Auch durch den Tod eines Charakters oder oftmals beim Nichterfüllen eines Krisenauftrags erleidet die Spielgruppe Moralabzug. In der Kolonie befindet sich außerdem der Abfallstapel, dieser besteht aus den abgeworfenen Karten der Spieler. Fasst dieser Stapel mehr als zehn Karten, so muss dieser geleert werden. Dies kann jeder Spieler, von dem sich mindestens ein Charakter in der Kolonie befindet durch Ausgeben eines Aktionswürfels. Dann werden drei Karten vom Stapel genommen. Ist am Ende der Spielerzüge der Abfallstapel über zehn Karten, so wird automatisch ein Moralpunkt abgezogen. Sinkt die Moral auf null, so ist das Spiel für alle verloren.

charaktere

Am Ende aller Spielerzüge wird nun die Nahrung an die Überlebenden in der Kolonie verteilt, die Krise wird abgehandelt und der Abfallstapel wird überprüft. Nun kommen noch neue Zomies in der Kolonie und an den Standorten ins Spiel. Falls die Kolonie von Zombies überrannt wird, ist das Spiel ebenfalls verloren. Wenn ein Standort mit Zombies überrannt wird, so stirbt jeder Charakter, der sich dort befindet. Dies führt natürlich wieder zu Moralpunkteabzug.
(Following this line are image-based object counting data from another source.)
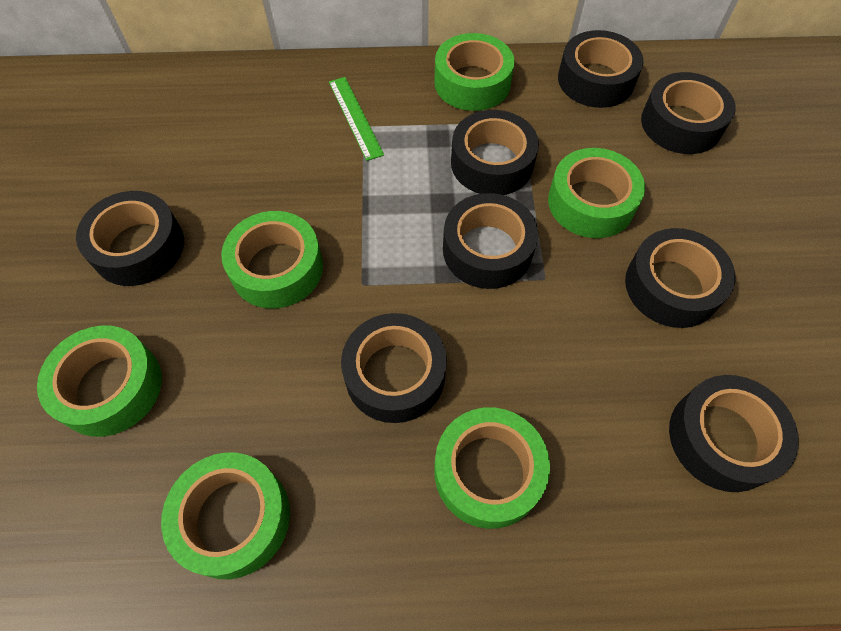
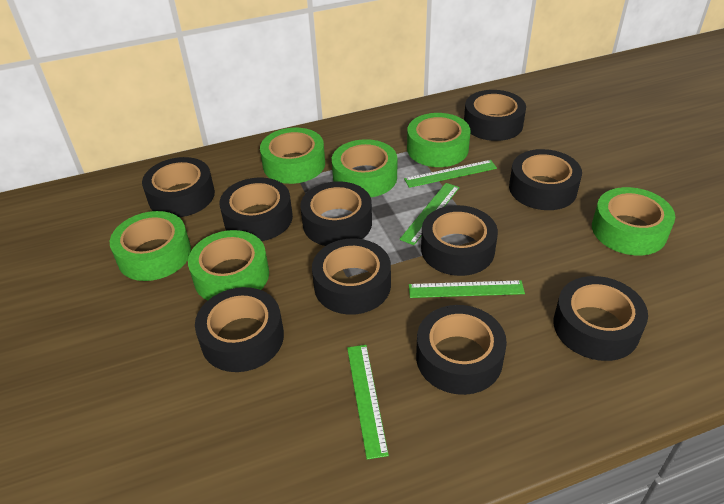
black tape: 8 -> 10
green ruler: 1 -> 4

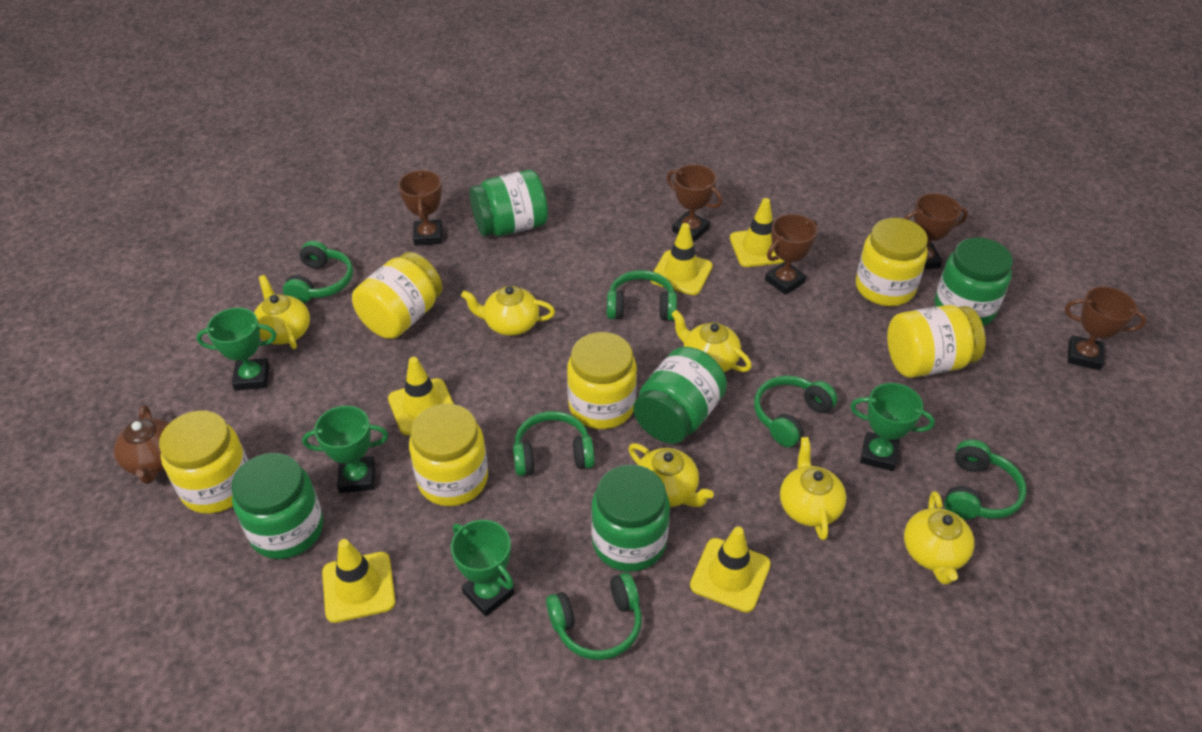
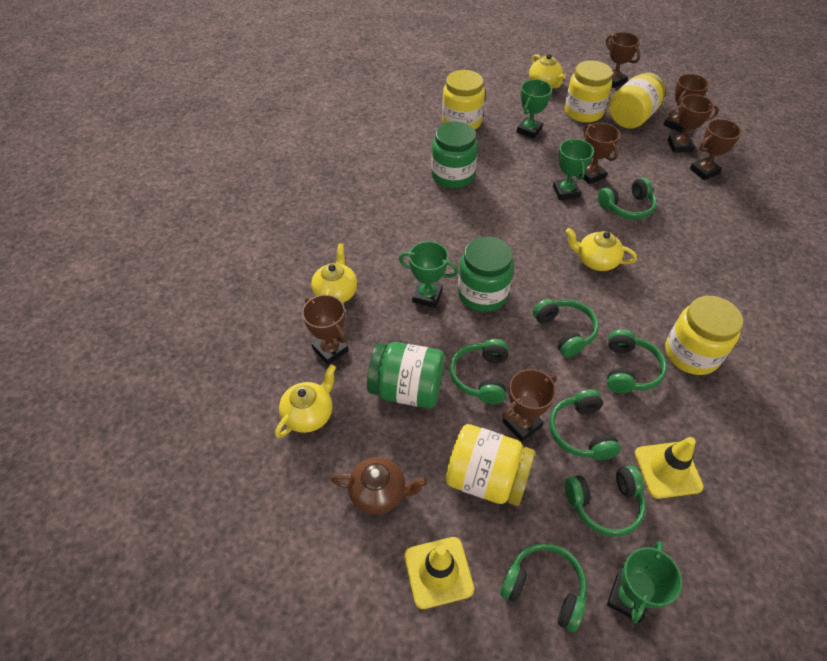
brown trophy: 5 -> 7
green headphones: 6 -> 7
green jar: 5 -> 3
yellow jar: 6 -> 5
yellow teapot: 6 -> 4
yellow traffic cone: 5 -> 2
Es kann vorkommen, dass ein Spieler als Spielziel den Verrat zieht. Dieser Spieler sabotiert nach seinen Möglichkeiten das Spiel der Gruppe. Falls die Gruppe einen Spieler im Verdacht hat, Verräter zu sein, so kann dieser per Abstimmung mit seinen Charakteren aus der Kolonie verbannt werden. Dieser Spieler bekommt dann ein neues Spielziel und kann seinen Mitspielern in der Kolonie nun nicht mehr so gefährlich werden. Allerdings kann er nun offen den Verrat ausspielen und es gibt noch genug Möglichkeiten, sein Ziel zu erreichen und der Gruppe den Sieg streitig zu machen.

Fazit zu Winter der Toten

 

Das Brettspiel Winter der Toten zählt in unserer Sammlung auf jeden Fall zu den Favoriten. Auch wenn anfangs dir Regeln schwer erscheinen, so findet man sich während des Spiels schnell hinein. Das Wichtigste bei Winter der Toten ist die Kommunikation unter den Spielern. Keiner sollte seine Aktionen ausführen ohne vorher mit seinen Spielkameraden darüber zu reden. Es sei denn, man ist der Verräter und sabotiert den Spielverlauf für die anderen Spieler. Auch diese Rolle kann für den Spieler sehr herausfordernd und amüsant sein.

Das Spielmaterial ist durchgehend von guter Qualität. Es wäre schön gewesen, die Standorte in das Spielbrett der Kolonie zu integrieren. Allerdings sollen mit Spieleerweiterungen neue Standorte hinzu kommen. Deshalb ist diese Lösung durchaus akzeptabel.

Für mich ist dieses Spiel sowohl zu zweit, als auch mit bis zu fünf Spielern einwandfrei spielbar. Jedoch sollte man bei fünf Spielern durchaus 3-4 Stunden Spielzeit einplanen.